[WRITTEN TASK] Reproduce the rows below, changing every "table_header" to "column_header" and leaving all other text unchanged. Omit the pictures from the answer.

* Begin DATA FOR THIS TASK *

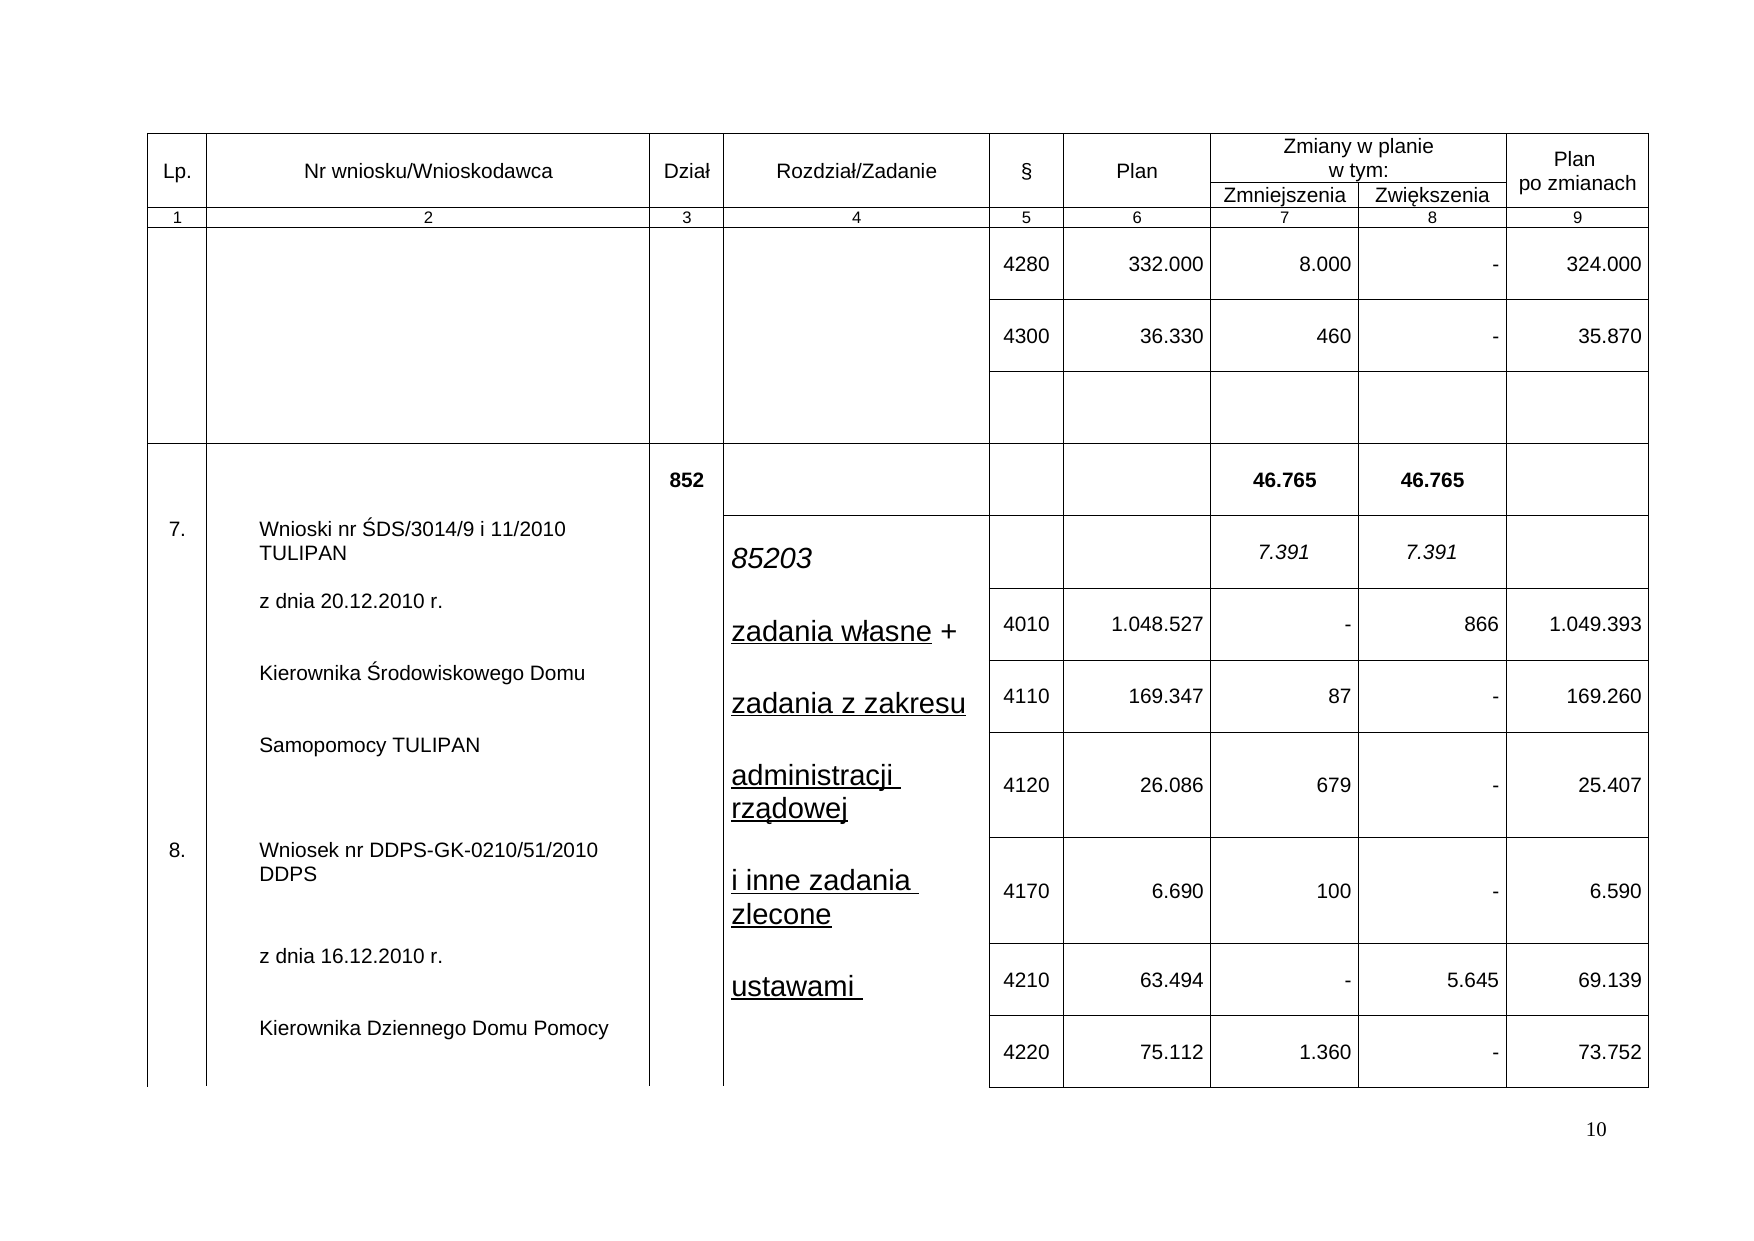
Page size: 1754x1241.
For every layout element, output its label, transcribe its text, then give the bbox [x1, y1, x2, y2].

table_cell 63.494 [1064, 944, 1210, 1015]
table_cell 4300 [990, 300, 1063, 371]
table_cell Wnioski nr ŚDS/3014/9 i 11/2010 TULIPAN [207, 515, 649, 587]
table_header Zmiany w planie w tym: [1211, 134, 1506, 182]
table_cell zadania własne + [724, 588, 989, 659]
table_cell 7. [148, 515, 206, 587]
table_cell [207, 444, 649, 515]
table_cell 866 [1359, 589, 1506, 659]
table_cell 87 [1211, 661, 1358, 732]
table_cell [990, 444, 1063, 515]
table_cell - [1359, 661, 1506, 732]
table_cell 7 [1211, 208, 1358, 227]
table_cell - [1211, 944, 1358, 1015]
table_cell [650, 943, 723, 1015]
table_cell 26.086 [1064, 733, 1210, 837]
table_cell - [1211, 589, 1358, 659]
table_cell [650, 228, 723, 299]
table_cell 100 [1211, 838, 1358, 943]
table_cell - [1359, 300, 1506, 371]
table_cell z dnia 20.12.2010 r. [207, 588, 649, 659]
table_cell 679 [1211, 733, 1358, 837]
table_cell 75.112 [1064, 1016, 1210, 1087]
table_cell 4010 [990, 589, 1063, 659]
table_cell Kierownika Środowiskowego Domu [207, 660, 649, 732]
table_cell 4120 [990, 733, 1063, 837]
table_cell Wniosek nr DDPS-GK-0210/51/2010 DDPS [207, 837, 649, 943]
table_cell [1211, 372, 1358, 443]
table_cell - [1359, 1016, 1506, 1087]
table_cell Samopomocy TULIPAN [207, 732, 649, 837]
table_cell [724, 299, 989, 371]
table_cell 4220 [990, 1016, 1063, 1087]
table_cell [1359, 372, 1506, 443]
table_header Lp. [148, 134, 206, 207]
table_cell 8. [148, 837, 206, 943]
table_cell [650, 660, 723, 732]
table_cell 5.645 [1359, 944, 1506, 1015]
table_cell [724, 228, 989, 299]
table_cell 1 [148, 208, 206, 227]
table_cell z dnia 16.12.2010 r. [207, 943, 649, 1015]
table_cell 8.000 [1211, 228, 1358, 299]
table_cell [148, 228, 206, 299]
table_cell [650, 588, 723, 659]
table_header § [990, 134, 1063, 207]
table_cell 36.330 [1064, 300, 1210, 371]
table_header Plan po zmianach [1507, 134, 1648, 207]
table_cell zadania z zakresu [724, 660, 989, 732]
table_cell 85203 [724, 516, 989, 587]
table_cell [207, 228, 649, 299]
table_cell Kierownika Dziennego Domu Pomocy [207, 1015, 650, 1087]
table_cell 5 [990, 208, 1063, 227]
table_cell 169.347 [1064, 661, 1210, 732]
table_cell [650, 515, 723, 587]
table_cell [724, 444, 989, 515]
table_cell [148, 732, 206, 837]
table_cell ustawami [724, 943, 989, 1015]
table_cell 6 [1064, 208, 1210, 227]
table_cell [990, 516, 1063, 587]
table_cell 852 [650, 444, 723, 515]
table_cell 4210 [990, 944, 1063, 1015]
table_cell 1.048.527 [1064, 589, 1210, 659]
table_cell [148, 444, 206, 515]
table_cell 6.690 [1064, 838, 1210, 943]
table_cell 69.139 [1507, 944, 1648, 1015]
table_cell [1507, 444, 1648, 515]
table_cell 46.765 [1211, 444, 1358, 515]
table_cell administracji rządowej [724, 732, 989, 837]
table_cell [650, 837, 723, 943]
table_cell [1507, 516, 1648, 587]
table_cell [207, 299, 649, 371]
table_cell [148, 588, 206, 659]
table_cell 1.360 [1211, 1016, 1358, 1087]
table_cell 324.000 [1507, 228, 1648, 299]
table_cell 73.752 [1507, 1016, 1648, 1087]
table_cell 169.260 [1507, 661, 1648, 732]
table_cell 7.391 [1211, 516, 1358, 587]
table_cell - [1359, 733, 1506, 837]
table_cell [1507, 372, 1648, 443]
table_cell 4170 [990, 838, 1063, 943]
table_cell [148, 943, 206, 1015]
table_cell 7.391 [1359, 516, 1506, 587]
table_cell Zwiększenia [1359, 183, 1506, 207]
table_cell [1064, 516, 1210, 587]
table_cell [1064, 444, 1210, 515]
table_cell [1064, 372, 1210, 443]
table_cell [148, 660, 206, 732]
table_cell 25.407 [1507, 733, 1648, 837]
table_cell [724, 1015, 989, 1087]
table_header Rozdział/Zadanie [724, 134, 989, 207]
table_cell 332.000 [1064, 228, 1210, 299]
table_cell [148, 371, 206, 443]
table_cell - [1359, 838, 1506, 943]
table_cell 4280 [990, 228, 1063, 299]
table_cell [650, 1015, 724, 1087]
table_cell 35.870 [1507, 300, 1648, 371]
table_cell 1.049.393 [1507, 589, 1648, 659]
table_cell [650, 732, 723, 837]
table_cell 3 [650, 208, 723, 227]
table_cell 8 [1359, 208, 1506, 227]
table_cell i inne zadania zlecone [724, 837, 989, 943]
table_cell 4110 [990, 661, 1063, 732]
table_header Nr wniosku/Wnioskodawca [207, 134, 649, 207]
table_cell [148, 1015, 207, 1087]
table_cell 6.590 [1507, 838, 1648, 943]
table_cell 9 [1507, 208, 1648, 227]
table_header Dział [650, 134, 723, 207]
table_cell [724, 371, 989, 443]
table_cell - [1359, 228, 1506, 299]
table_cell [650, 371, 723, 443]
table_cell 2 [207, 208, 649, 227]
table_header Plan [1064, 134, 1210, 207]
table_cell 460 [1211, 300, 1358, 371]
table_cell 4 [724, 208, 989, 227]
table_cell [650, 299, 723, 371]
table_cell Zmniejszenia [1211, 183, 1358, 207]
table_cell 46.765 [1359, 444, 1506, 515]
table_cell [207, 371, 649, 443]
table_cell [148, 299, 206, 371]
table_cell [990, 372, 1063, 443]
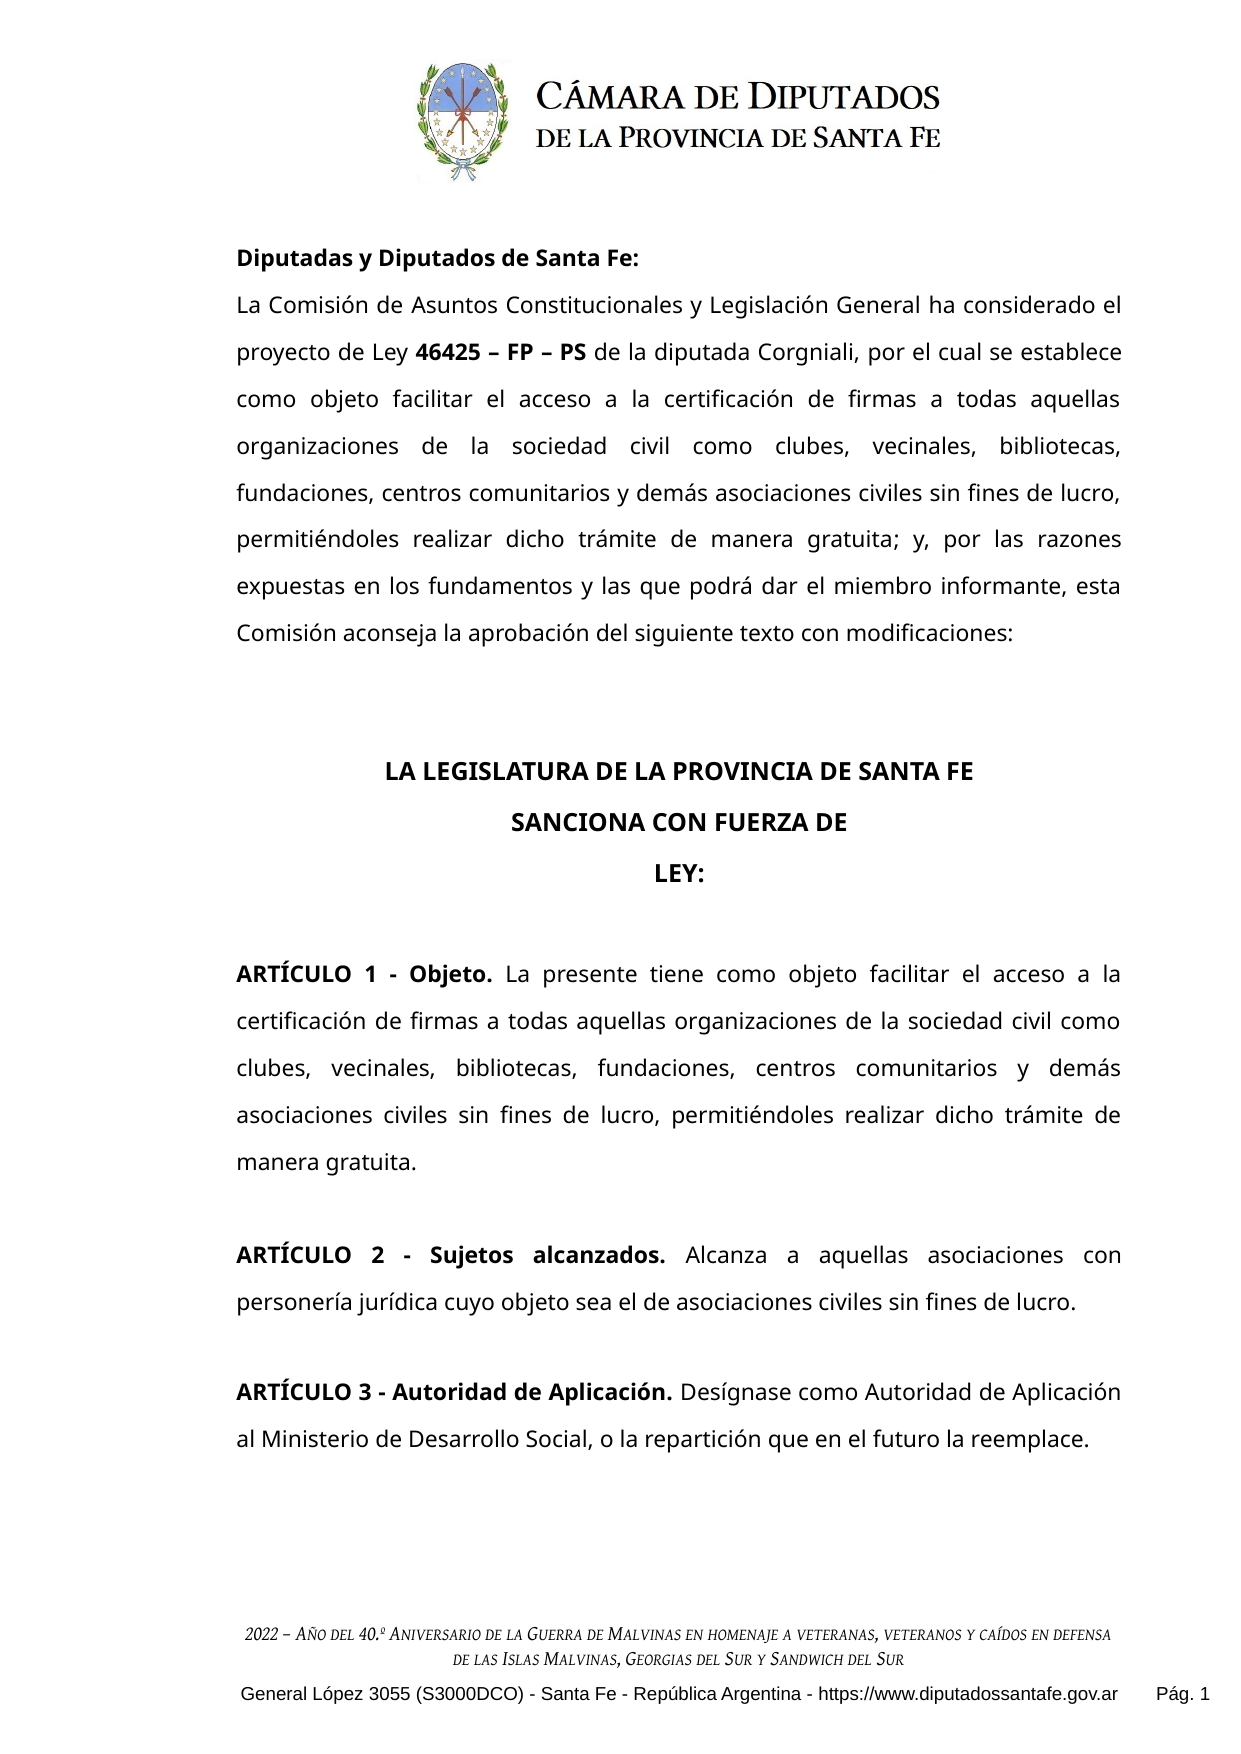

* End DATA FOR THIS TASK *

[OUTPUT]
Page size: 1754x1241.
For every layout element, output its label, transcribe its text, then give the bbox [x1, y1, x2, y2].

table_cell 63.494 [1064, 944, 1210, 1015]
table_cell 4300 [990, 300, 1063, 371]
table_cell Wnioski nr ŚDS/3014/9 i 11/2010 TULIPAN [207, 515, 649, 587]
column_header Zmiany w planie w tym: [1211, 134, 1506, 182]
table_cell zadania własne + [724, 588, 989, 659]
table_cell 7. [148, 515, 206, 587]
table_cell [207, 444, 649, 515]
table_cell 866 [1359, 589, 1506, 659]
table_cell 87 [1211, 661, 1358, 732]
table_cell [990, 444, 1063, 515]
table_cell - [1359, 661, 1506, 732]
table_cell 7 [1211, 208, 1358, 227]
table_cell - [1211, 944, 1358, 1015]
table_cell [650, 943, 723, 1015]
table_cell 26.086 [1064, 733, 1210, 837]
table_cell - [1211, 589, 1358, 659]
table_cell [650, 228, 723, 299]
table_cell 100 [1211, 838, 1358, 943]
table_cell - [1359, 300, 1506, 371]
table_cell z dnia 20.12.2010 r. [207, 588, 649, 659]
table_cell 679 [1211, 733, 1358, 837]
table_cell 75.112 [1064, 1016, 1210, 1087]
table_cell 4010 [990, 589, 1063, 659]
table_cell Kierownika Środowiskowego Domu [207, 660, 649, 732]
table_cell 4120 [990, 733, 1063, 837]
table_cell Wniosek nr DDPS-GK-0210/51/2010 DDPS [207, 837, 649, 943]
table_cell [1211, 372, 1358, 443]
table_cell - [1359, 1016, 1506, 1087]
table_cell Samopomocy TULIPAN [207, 732, 649, 837]
table_cell [724, 299, 989, 371]
table_cell 4220 [990, 1016, 1063, 1087]
table_cell [1359, 372, 1506, 443]
column_header Lp. [148, 134, 206, 207]
table_cell 8. [148, 837, 206, 943]
table_cell [650, 660, 723, 732]
table_cell 5.645 [1359, 944, 1506, 1015]
table_cell [724, 228, 989, 299]
table_cell 1 [148, 208, 206, 227]
table_cell z dnia 16.12.2010 r. [207, 943, 649, 1015]
table_cell 8.000 [1211, 228, 1358, 299]
table_cell [148, 228, 206, 299]
table_cell [650, 588, 723, 659]
column_header § [990, 134, 1063, 207]
table_cell 36.330 [1064, 300, 1210, 371]
column_header Plan po zmianach [1507, 134, 1648, 207]
table_cell zadania z zakresu [724, 660, 989, 732]
table_cell 85203 [724, 516, 989, 587]
table_cell [207, 228, 649, 299]
table_cell Kierownika Dziennego Domu Pomocy [207, 1015, 650, 1087]
table_cell 5 [990, 208, 1063, 227]
table_cell 169.347 [1064, 661, 1210, 732]
table_cell [650, 515, 723, 587]
table_cell [724, 444, 989, 515]
table_cell [148, 732, 206, 837]
table_cell ustawami [724, 943, 989, 1015]
table_cell 6 [1064, 208, 1210, 227]
table_cell [990, 516, 1063, 587]
table_cell 852 [650, 444, 723, 515]
table_cell 4210 [990, 944, 1063, 1015]
table_cell 1.048.527 [1064, 589, 1210, 659]
table_cell [148, 444, 206, 515]
table_cell 6.690 [1064, 838, 1210, 943]
table_cell 69.139 [1507, 944, 1648, 1015]
table_cell [1507, 444, 1648, 515]
table_cell 46.765 [1211, 444, 1358, 515]
table_cell administracji rządowej [724, 732, 989, 837]
table_cell [650, 837, 723, 943]
table_cell [1507, 516, 1648, 587]
table_cell [207, 299, 649, 371]
table_cell [148, 588, 206, 659]
table_cell 1.360 [1211, 1016, 1358, 1087]
table_cell 324.000 [1507, 228, 1648, 299]
table_cell 73.752 [1507, 1016, 1648, 1087]
table_cell 169.260 [1507, 661, 1648, 732]
table_cell 7.391 [1211, 516, 1358, 587]
table_cell - [1359, 733, 1506, 837]
table_cell [1507, 372, 1648, 443]
table_cell 4170 [990, 838, 1063, 943]
table_cell [148, 943, 206, 1015]
table_cell 7.391 [1359, 516, 1506, 587]
table_cell Zwiększenia [1359, 183, 1506, 207]
table_cell [1064, 516, 1210, 587]
table_cell [1064, 444, 1210, 515]
table_cell [1064, 372, 1210, 443]
table_cell [148, 660, 206, 732]
table_cell 25.407 [1507, 733, 1648, 837]
table_cell [724, 1015, 989, 1087]
column_header Rozdział/Zadanie [724, 134, 989, 207]
table_cell 332.000 [1064, 228, 1210, 299]
table_cell [148, 371, 206, 443]
table_cell - [1359, 838, 1506, 943]
table_cell 4280 [990, 228, 1063, 299]
table_cell [650, 1015, 724, 1087]
table_cell 35.870 [1507, 300, 1648, 371]
table_cell 1.049.393 [1507, 589, 1648, 659]
table_cell [650, 732, 723, 837]
table_cell 3 [650, 208, 723, 227]
table_cell 8 [1359, 208, 1506, 227]
table_cell i inne zadania zlecone [724, 837, 989, 943]
table_cell 4110 [990, 661, 1063, 732]
column_header Nr wniosku/Wnioskodawca [207, 134, 649, 207]
table_cell [148, 1015, 207, 1087]
table_cell 6.590 [1507, 838, 1648, 943]
table_cell 9 [1507, 208, 1648, 227]
column_header Dział [650, 134, 723, 207]
table_cell [724, 371, 989, 443]
table_cell - [1359, 228, 1506, 299]
table_cell [650, 371, 723, 443]
table_cell 2 [207, 208, 649, 227]
column_header Plan [1064, 134, 1210, 207]
table_cell 460 [1211, 300, 1358, 371]
table_cell 4 [724, 208, 989, 227]
table_cell [650, 299, 723, 371]
table_cell Zmniejszenia [1211, 183, 1358, 207]
table_cell 46.765 [1359, 444, 1506, 515]
table_cell [207, 371, 649, 443]
table_cell [148, 299, 206, 371]
table_cell [990, 372, 1063, 443]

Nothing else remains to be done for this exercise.